Let’s do one more example. We have a diver who descends too quickly to allow his ears to equilibrate.
Let’s suppose that we know the area of an eardrum is 100 square millimeters. How deep could this diver
go before the water contacting his eardrum exceeds 3 newtons of force pushing his eardrum inwards?
We could also say if the internal sinus pressure remained at 1 atmosphere because of the speed
of his descent. In other words, the sinuses that we have right now are at an equilibrated pressure.
So, if you went down too quickly, that sinus pressure might not have time to change.
So, give this problem a shot and see what you come up with. Now, we’re going to try it here.
If you did this problem, what you should see is that we have air from the sinuses inside the eardrum
while water is pushing on the eardrum from the outside. It’s going to be at some pressure.
So, what we know is that the pressure will be equal to the force per unit area where this is the maximum
allowable force that’s given to us in this problem divided by the area. In this case, it’s the area
of the eardrum. We also know that the pressure is equal to ρgh from the water.
We can solve this for h since we’re trying to find the depth that this person could go to.
So, h will be equal to the maximum force divided by the area of the ear times the density of the water
times the gravitational acceleration. So, let’s solve this and see what we get. We have 3 newtons,
it was what we were asked for, divided by the area of the ear. So, this is something that’s tricky.
We need the cross sectional area of the ear but we can’t use this 100 square millimeters
because what we need to do is convert these units to be in units of meter squared.
So, doing this very quickly, we have 1 meter in 1000 millimeters. Again, we have to square this
whole quantity to make sure that our units of millimeters will properly cancel. So doing this,
we have 100 in the numerator. The square millimeters units will cancel. We have three zeroes here
being squared so we have six zeroes in the denominator. So, this is over 10 to the 6th.
In other words, this is 1 times 10 to the minus 4 and now, we have it in square meters.
So, this unit analysis thing becomes very important especially when we’re going into the fluids chapter.
So, plugging in this for the area, we now have 10 to the minus four, 1 times 10 to the minus four,
same thing. The density of water which again is 1000 kilograms per cubic meter.
Just writing those units there because we want to make sure we’re using the right density for water.
Then we have g and we can approximate this as 10. Again, for efficiency's sake in finding
the right answer quickly. Then we have simply three divided by many factors of zero.
We have 3 times 10 or let’s just do the whole thing. If 3, 10 to the minus 4 is competing with
these four zeroes, in other words, we have 10 to the minus 4 times 10 to the 4 from 1000 times 10.
So, these will go away to be just 1. Our answer, since we used SI units everywhere
and we’re careful to do so will just be 3 meters, so a little more than 10 feet.
So, what we see in this problem is that if you dive very quickly before your sinuses have any chance
to equilibrate, you will experience a few newtons of force acting on your eardrums
before anything has a chance to equilibrate already at 3 meters down, around 10 feet.
So, this is an example of how we can think about gauge pressure and pressures competing
and pressures per unit area. We’ve talked about Archimedes’ law and a few laws of basic hydrostatics,
as well as Pascal’s principle which gave us the basics for hydraulics, as well as a way to understand
that the pressure throughout an entire fluid is always going to be the same.
Next time, we’re going to get into some ideal hydrodynamics and then some more
applied hydrodynamics and some more complicated and more realistic physical scenarios.
Thanks for watching.

- [GIVEN MATERIAL]

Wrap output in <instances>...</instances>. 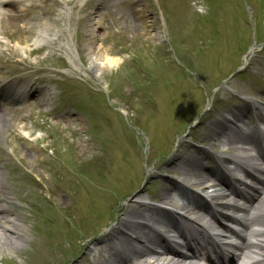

- [SHORT EXERCISE] From the eardrum pressure lecture, extract word for word the passage from "We could also" up to and including "from the water.". Base every response on the eardrum pressure lecture alone, not on the data.

- [WORKED ANSWER]
We could also say if the internal sinus pressure remained at 1 atmosphere because of the speed
of his descent. In other words, the sinuses that we have right now are at an equilibrated pressure.
So, if you went down too quickly, that sinus pressure might not have time to change.
So, give this problem a shot and see what you come up with. Now, we’re going to try it here.
If you did this problem, what you should see is that we have air from the sinuses inside the eardrum
while water is pushing on the eardrum from the outside. It’s going to be at some pressure.
So, what we know is that the pressure will be equal to the force per unit area where this is the maximum
allowable force that’s given to us in this problem divided by the area. In this case, it’s the area
of the eardrum. We also know that the pressure is equal to ρgh from the water.